Rachel Tham, Shyamali Dharmage, Philip Taylor, Ed Newbigin, Mimi L.K. Tang, Don Vicendese, Rob J. Hyndman, Michael J. Abramson and Bircan Erbas
Asthma can be exacerbated by exposure to various fungal spores and Human Rhinovirus [HRV], but current understanding of the importance of fungal exposure to child asthma hospitalisations is limited. Moreover the interaction between HRV and fungal spore exposure on admission has not been examined.
To investigate the role of outdoor fungal spores in child asthma hospitalisations and if HRV modifies any such effect.
We conducted a case-crossover study of 644 child asthma hospitalisations in Melbourne, Australia (2009–11). On admission, participants had nasal and throat swabs that were tested using a sensitive nested multiplex PCR for HRV infection. Daily ambient spore counts of 14 fungi species were obtained using a Burkard Volumetric spore trap. Conditional logistic regression assessed the role of fungi adjusting for confounders. Interaction terms were included if there was evidence of effect modification from HRV. Results are presented as odds ratios [OR] per unit increase in daily number of fungi spores/m3 of air sampled.
Overall, higher risk of hospitalisation was observed when participants were exposed toAlternaria (OR=1.011, 95%CI 1.004-1.017), Coprinus (1.009, 1.000-1.017), Leptosphaeria(1.001, 1.000-1.013) independent of air pollution, HRV and sensitization to common allergens.
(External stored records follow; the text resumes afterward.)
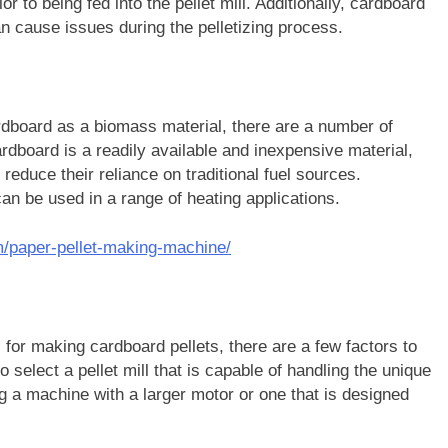
r to being fed into the pellet mill. Additionally, cardboard
n cause issues during the pelletizing process.
rdboard as a biomass material, there are a number of
rdboard is a readily available and inexpensive material,
 reduce their reliance on traditional fuel sources.
can be used in a range of heating applications.
m/paper-pellet-making-machine/
l for making cardboard pellets, there are a few factors to
o select a pellet mill that is capable of handling the unique
 a machine with a larger motor or one that is designed
.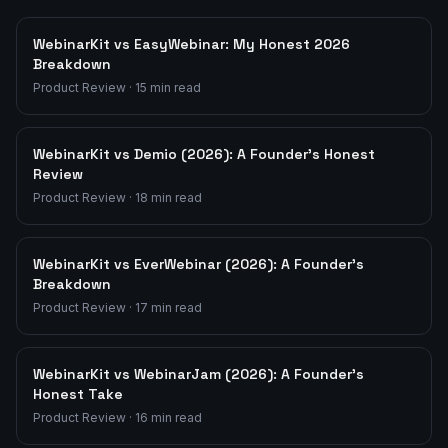
WebinarKit vs EasyWebinar: My Honest 2026
Breakdown
Product Review
·
15
min read
WebinarKit vs Demio (2026): A Founder's Honest
Review
Product Review
·
18
min read
WebinarKit vs EverWebinar (2026): A Founder's
Breakdown
Product Review
·
17
min read
WebinarKit vs WebinarJam (2026): A Founder's
Honest Take
Product Review
·
16
min read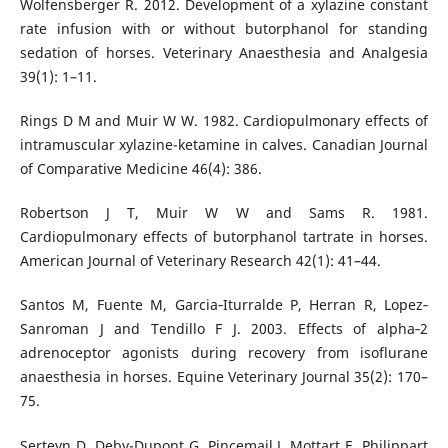
Wolfensberger R. 2012. Development of a xylazine constant
rate infusion with or without butorphanol for standing
sedation of horses. Veterinary Anaesthesia and Analgesia
39(1): 1–11.
Rings D M and Muir W W. 1982. Cardiopulmonary effects of
intramuscular xylazine-ketamine in calves. Canadian Journal
of Comparative Medicine 46(4): 386.
Robertson J T, Muir W W and Sams R. 1981.
Cardiopulmonary effects of butorphanol tartrate in horses.
American Journal of Veterinary Research 42(1): 41–44.
Santos M, Fuente M, Garcia‐Iturralde P, Herran R, Lopez‐
Sanroman J and Tendillo F J. 2003. Effects of alpha‐2
adrenoceptor agonists during recovery from isoflurane
anaesthesia in horses. Equine Veterinary Journal 35(2): 170–
75.
Serteyn D, Deby-Dupont G, Pincemail J, Mottart E, Philippart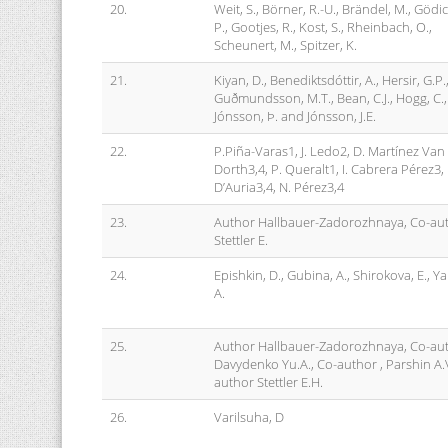
20.
Weit, S., Börner, R.-U., Brändel, M., Gödi
P., Gootjes, R., Kost, S., Rheinbach, O.,
Scheunert, M., Spitzer, K.
21.
Kiyan, D., Benediktsdóttir, A., Hersir, G.P.
Guðmundsson, M.T., Bean, C.J., Hogg, C.,
Jónsson, Þ. and Jónsson, J.E.
22.
P.Piña-Varas1, J. Ledo2, D. Martínez Van
Dorth3,4, P. Queralt1, I. Cabrera Pérez3, 
D’Auria3,4, N. Pérez3,4
23.
Author Hallbauer-Zadorozhnaya, Co-au
Stettler E.
24.
Epishkin, D., Gubina, A., Shirokova, E., Y
A.
25.
Author Hallbauer-Zadorozhnaya, Co-au
Davydenko Yu.A., Co-author , Parshin A.V
author Stettler E.H.
26.
Varilsuha, D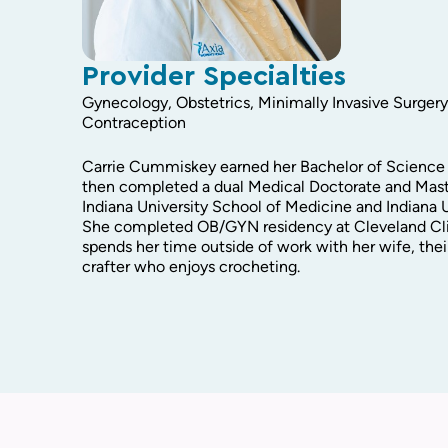
Provider Specialties
Gynecology, Obstetrics, Minimally Invasive Surger
Contraception
Carrie Cummiskey earned her Bachelor of Science 
then completed a dual Medical Doctorate and Mast
Indiana University School of Medicine and Indiana U
She completed OB/GYN residency at Cleveland Cli
spends her time outside of work with her wife, their
crafter who enjoys crocheting.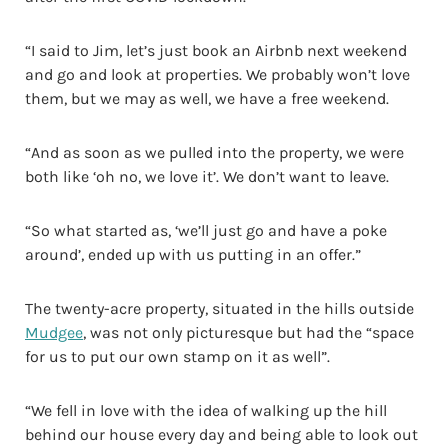
“I said to Jim, let’s just book an Airbnb next weekend
and go and look at properties. We probably won’t love
them, but we may as well, we have a free weekend.
“And as soon as we pulled into the property, we were
both like ‘oh no, we love it’. We don’t want to leave.
“So what started as, ‘we’ll just go and have a poke
around’, ended up with us putting in an offer.”
The twenty-acre property, situated in the hills outside
Mudgee
, was not only picturesque but had the “space
for us to put our own stamp on it as well”.
“We fell in love with the idea of walking up the hill
behind our house every day and being able to look out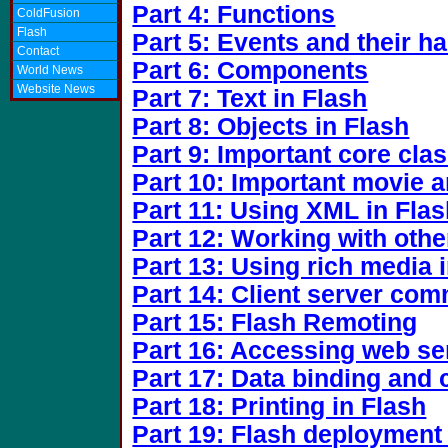
Part 4: Functions
ColdFusion
Flash
Part 5: Events and their h
Contact
Part 6: Components
World News
Website News
Part 7: Text in Flash
Part 8: Objects in Flash
Part 9: Important core cla
Part 10: Important movie 
Part 11: Using XML in Fla
Part 12: Working with othe
Part 13: Using rich media 
Part 14: Client server co
Part 15: Flash Remoting
Part 16: Accessing web se
Part 17: Data binding and
Part 18: Printing in Flash
Part 19: Flash deployment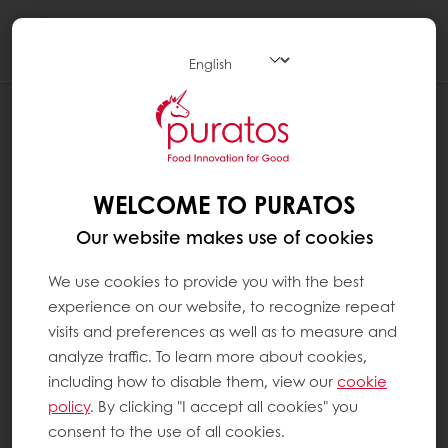
Togg
navi
PRODUCT HERITAGE
TIKUL
WELCOME TO PURATOS
Our website makes use of cookies
We use cookies to provide you with the best
experience on our website, to recognize repeat
visits and preferences as well as to measure and
analyze traffic. To learn more about cookies,
including how to disable them, view our
cookie
policy
. By clicking "I accept all cookies" you
consent to the use of all cookies.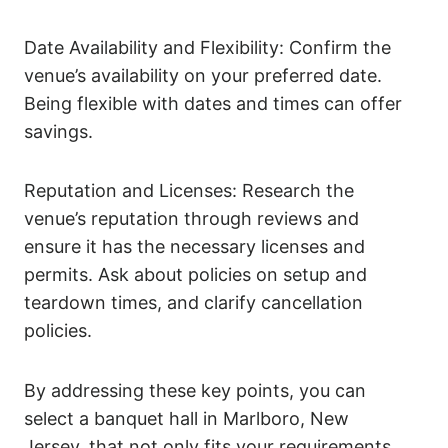
Date Availability and Flexibility: Confirm the
venue’s availability on your preferred date.
Being flexible with dates and times can offer
savings.
Reputation and Licenses: Research the
venue’s reputation through reviews and
ensure it has the necessary licenses and
permits. Ask about policies on setup and
teardown times, and clarify cancellation
policies.
By addressing these key points, you can
select a banquet hall in Marlboro, New
Jersey, that not only fits your requirements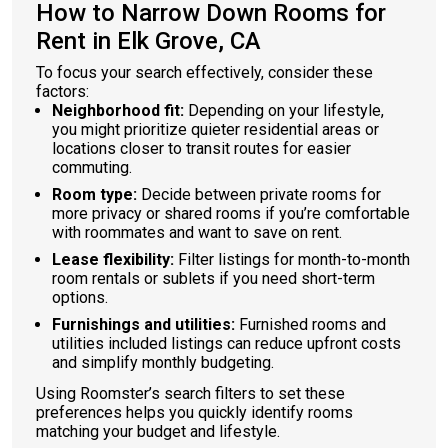
How to Narrow Down Rooms for
Rent in Elk Grove, CA
To focus your search effectively, consider these
factors:
Neighborhood fit:
Depending on your lifestyle,
you might prioritize quieter residential areas or
locations closer to transit routes for easier
commuting.
Room type:
Decide between private rooms for
more privacy or shared rooms if you’re comfortable
with roommates and want to save on rent.
Lease flexibility:
Filter listings for month-to-month
room rentals or sublets if you need short-term
options.
Furnishings and utilities:
Furnished rooms and
utilities included listings can reduce upfront costs
and simplify monthly budgeting.
Using Roomster’s search filters to set these
preferences helps you quickly identify rooms
matching your budget and lifestyle.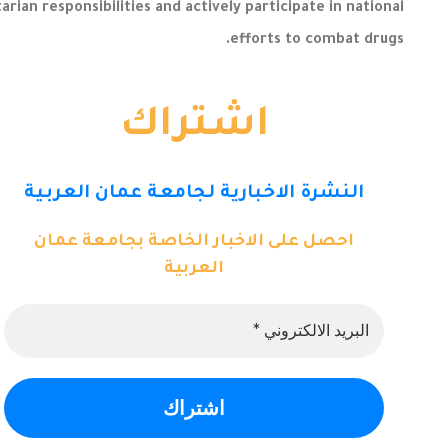
an responsibilities and actively participate in national
efforts to combat drugs.
اشتراك
النشرة الاخبارية لجامعة عمان العربية
احصل على الاخبار الخاصة بجامعة عمان
العربية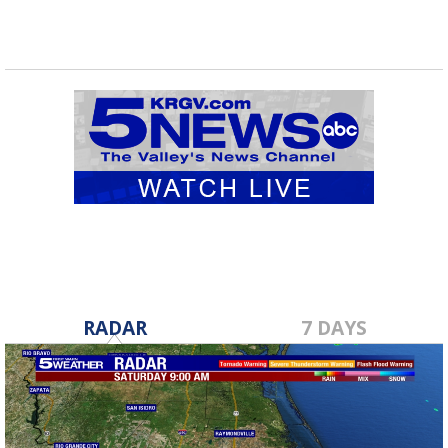
RADAR
7 DAYS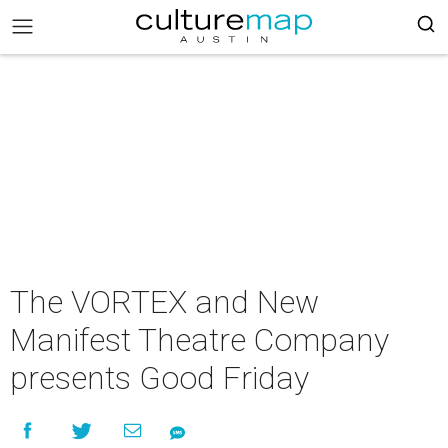
The VORTEX and New
Manifest Theatre Company
presents Good Friday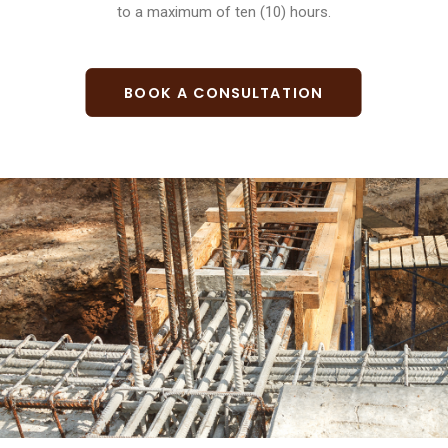
to a maximum of ten (10) hours.
BOOK A CONSULTATION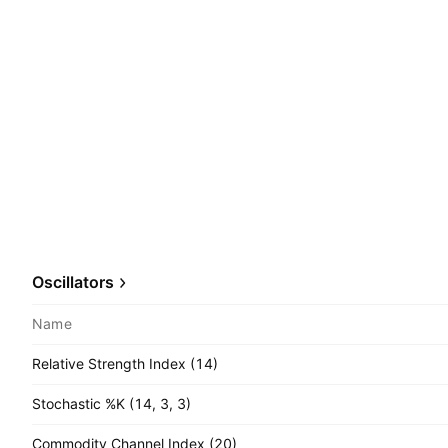
Oscillators
Name
Relative Strength Index (14)
Stochastic %K (14, 3, 3)
Commodity Channel Index (20)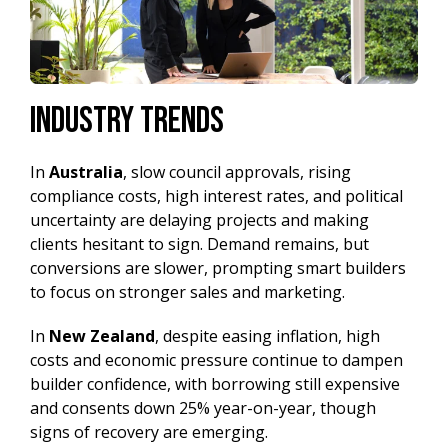
Industry Trends
In
Australia
, slow council approvals, rising
compliance costs, high interest rates, and political
uncertainty are delaying projects and making
clients hesitant to sign. Demand remains, but
conversions are slower, prompting smart builders
to focus on stronger sales and marketing.
In
New Zealand
,
despite easing inflation, high
costs and economic pressure continue to dampen
builder confidence, with borrowing still expensive
and consents down 25% year-on-year, though
signs of recovery are emerging.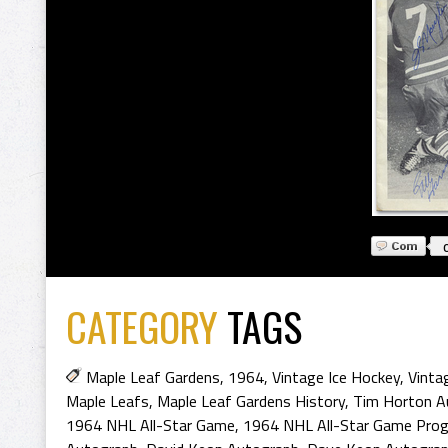
CATEGORY
TAGS
Maple Leaf Gardens
,
1964
,
Vintage Ice Hockey
,
Vinta
Maple Leafs
,
Maple Leaf Gardens History
,
Tim Horton A
1964 NHL All-Star Game
,
1964 NHL All-Star Game Pro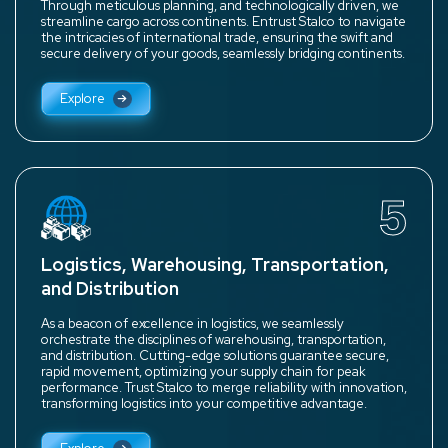
Through meticulous planning, and technologically driven, we
streamline cargo across continents. Entrust Stalco to navigate
the intricacies of international trade, ensuring the swift and
secure delivery of your goods, seamlessly bridging continents.
Explore
5
Logistics, Warehousing, Transportation,
and Distribution
As a beacon of excellence in logistics, we seamlessly
orchestrate the disciplines of warehousing, transportation,
and distribution. Cutting-edge solutions guarantee secure,
rapid movement, optimizing your supply chain for peak
performance. Trust Stalco to merge reliability with innovation,
transforming logistics into your competitive advantage.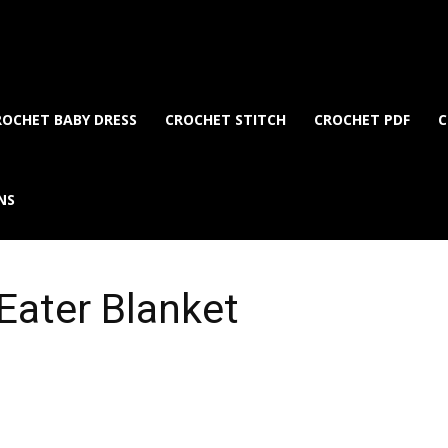
ROCHET BABY DRESS
CROCHET STITCH
CROCHET PDF
C
NS
Eater Blanket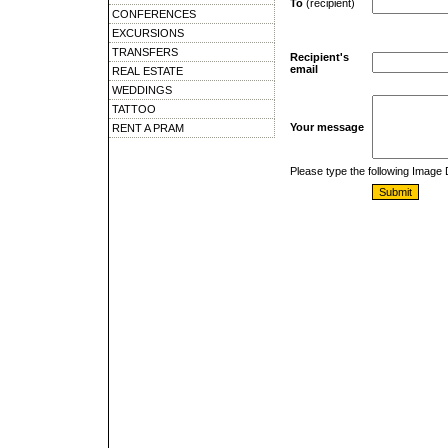
To
(recipient)
CONFERENCES
EXCURSIONS
TRANSFERS
Recipient's
email
REAL ESTATE
WEDDINGS
TATTOO
Your message
RENT A PRAM
Please type the following Image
There was evidence of effect modification by HRV in boys exposed toLeptosphaeria (1.028, 1.006-1.050) and Ganoderma (1.320, 1.048-1.660). No evidence of HRV effect modification in girls.
Some fungal genera are associated with increased risk of asthma hospitalisation in both sexes but the risk increased with two specific fungal genera in boys infected with HRV.